2 Mayis 2009-Kalamış Parkı

Bu zamana kadar parka giderken yanimiza hic yedek almazdım. Bugün giderken parkda su birikintileri olma olasılığını düşünerek yanımıza yedek kıyafetlerini aldım. Koca parkda 3-5 su birikintisi vardı ve elbetteki mıknatıs misali cektiler seni. Su birikintisinde oynama ihtimalinden dolayı botlarını giydirdim. 10-15 dakika sonra eşorfman altın ıslanmıştı. Altını değiştirdim. Çorapların kuruydu. Bu sefer çoraplarını üste çektim. Neden yaptım bilmiyorum. En sonunda işi abartıp oturunca parkın ilk bölümü tamamlandı. Eve döndük. Her ikimizde üstümüzü değiştirdik. Tuna geldi. Tunayı görünce şımardın.
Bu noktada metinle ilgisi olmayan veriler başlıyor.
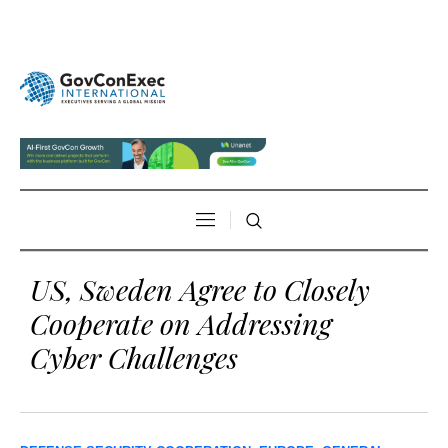
US, Sweden Agree to Closely
Cooperate on Addressing
Cyber Challenges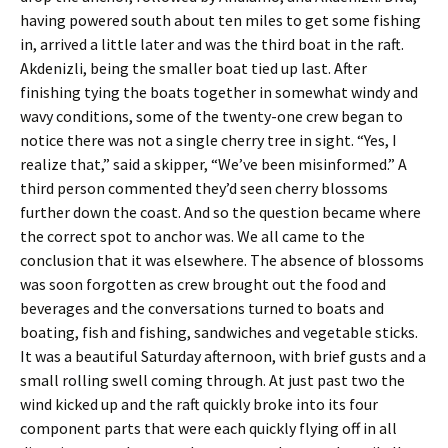
having powered south about ten miles to get some fishing
in, arrived a little later and was the third boat in the raft.
Akdenizli, being the smaller boat tied up last. After
finishing tying the boats together in somewhat windy and
wavy conditions, some of the twenty-one crew began to
notice there was not a single cherry tree in sight. “Yes, I
realize that,” said a skipper, “We’ve been misinformed.” A
third person commented they’d seen cherry blossoms
further down the coast. And so the question became where
the correct spot to anchor was. We all came to the
conclusion that it was elsewhere. The absence of blossoms
was soon forgotten as crew brought out the food and
beverages and the conversations turned to boats and
boating, fish and fishing, sandwiches and vegetable sticks.
It was a beautiful Saturday afternoon, with brief gusts and a
small rolling swell coming through. At just past two the
wind kicked up and the raft quickly broke into its four
component parts that were each quickly flying off in all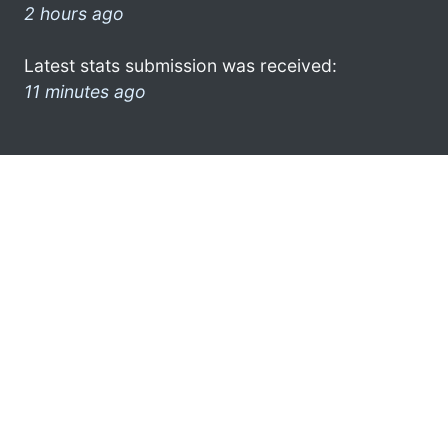
2 hours ago
Latest stats submission was received:
11 minutes ago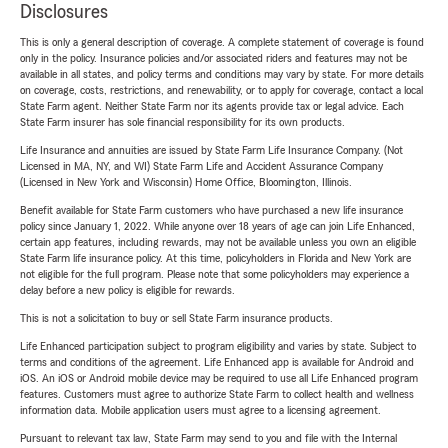
Disclosures
This is only a general description of coverage. A complete statement of coverage is found
only in the policy. Insurance policies and/or associated riders and features may not be
available in all states, and policy terms and conditions may vary by state. For more details
on coverage, costs, restrictions, and renewability, or to apply for coverage, contact a local
State Farm agent. Neither State Farm nor its agents provide tax or legal advice. Each
State Farm insurer has sole financial responsibility for its own products.
Life Insurance and annuities are issued by State Farm Life Insurance Company. (Not
Licensed in MA, NY, and WI) State Farm Life and Accident Assurance Company
(Licensed in New York and Wisconsin) Home Office, Bloomington, Illinois.
Benefit available for State Farm customers who have purchased a new life insurance
policy since January 1, 2022. While anyone over 18 years of age can join Life Enhanced,
certain app features, including rewards, may not be available unless you own an eligible
State Farm life insurance policy. At this time, policyholders in Florida and New York are
not eligible for the full program. Please note that some policyholders may experience a
delay before a new policy is eligible for rewards.
This is not a solicitation to buy or sell State Farm insurance products.
Life Enhanced participation subject to program eligibility and varies by state. Subject to
terms and conditions of the agreement. Life Enhanced app is available for Android and
iOS. An iOS or Android mobile device may be required to use all Life Enhanced program
features. Customers must agree to authorize State Farm to collect health and wellness
information data. Mobile application users must agree to a licensing agreement.
Pursuant to relevant tax law, State Farm may send to you and file with the Internal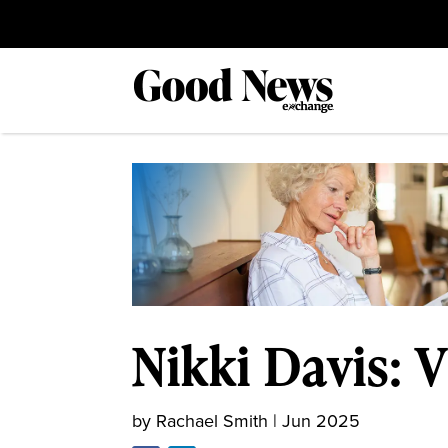
Nikki Davis: V
by
Rachael Smith
|
Jun 2025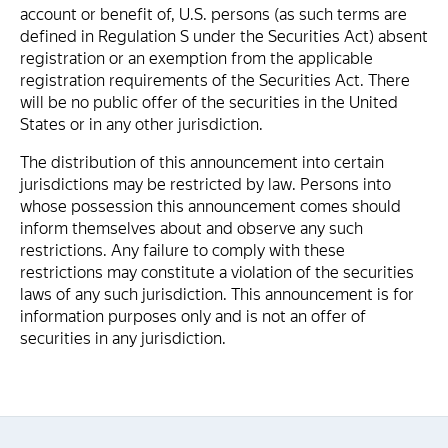
account or benefit of, U.S. persons (as such terms are
defined in Regulation S under the Securities Act) absent
registration or an exemption from the applicable
registration requirements of the Securities Act. There
will be no public offer of the securities in the United
States or in any other jurisdiction.
The distribution of this announcement into certain
jurisdictions may be restricted by law. Persons into
whose possession this announcement comes should
inform themselves about and observe any such
restrictions. Any failure to comply with these
restrictions may constitute a violation of the securities
laws of any such jurisdiction. This announcement is for
information purposes only and is not an offer of
securities in any jurisdiction.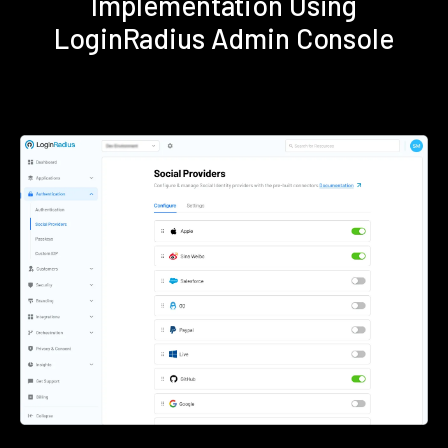
Implementation Using
LoginRadius Admin Console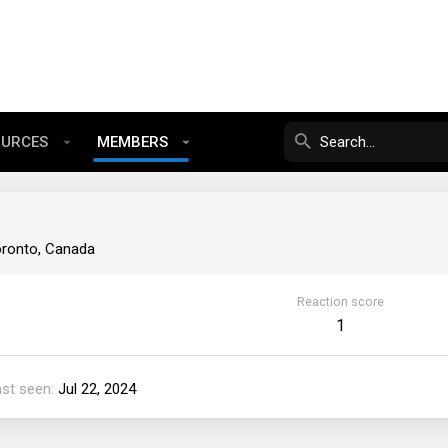
OURCES
MEMBERS
ronto, Canada
Reaction score
1
ast seen
Jul 22, 2024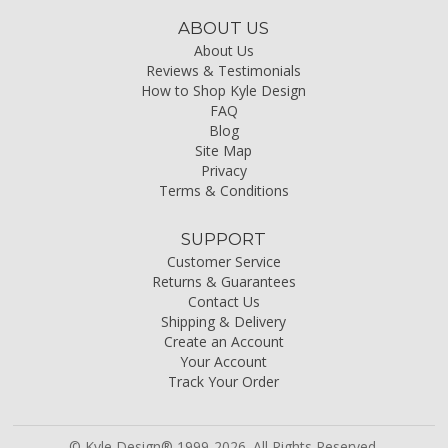
ABOUT US
About Us
Reviews & Testimonials
How to Shop Kyle Design
FAQ
Blog
Site Map
Privacy
Terms & Conditions
SUPPORT
Customer Service
Returns & Guarantees
Contact Us
Shipping & Delivery
Create an Account
Your Account
Track Your Order
© Kyle Design® 1999-2026. All Rights Reserved.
Hep beraber tekrar parka çıktık. Tuna seni görünce """Hmmmm şimdi benim karnımdakide 1,5 sene sonra böylemi olacak"" deyip durdu. Ahhhh oğlum parka rezil olduk. Annen parkın delisi ilan edilecek yakında. İlgisiz anne, umursamaz anne vsvs sıfatları ile anılacak. Ben parkın diğer tarafının tehlike arz ettiğini (su birikintileri) bildiğimden doğru deniz tarafına gittik. Kayaların üstündeki birikintileri görünce çıldırdın. Baktık başedemiyoruz bıraktık kendi haline. 2-3 yaşlarında bir kız çocuk senin yanına geldi. O da su birikintisi ile oynamak istedi ve annesi müdahale etti. """Sokakdaki su ile oynanırmı""" diyerek bana bel atından vurmuş oldu. Ahhh canım oğlum umarsız anne sıfatını kazanmış oldum. Belli bir süre sonra marina ya gitmeye karar verdik. Pusetinde güzel güzel oturdun. Sıcak geldiğinden ayakkabılarını çıkardın. Çoraplarınıda ben çıkardım. Biz mutlu mutlu gezinirken senin kadar kızları olan kalabalık bir aile yanımızdan geçerken birbirlerine """çocuk çorapsız, olacak işmi bu""" diyerek beni yerin dibine soktular. Ahhh canım oğlum ilgisiz anne sıfatını da kazanmış oldum.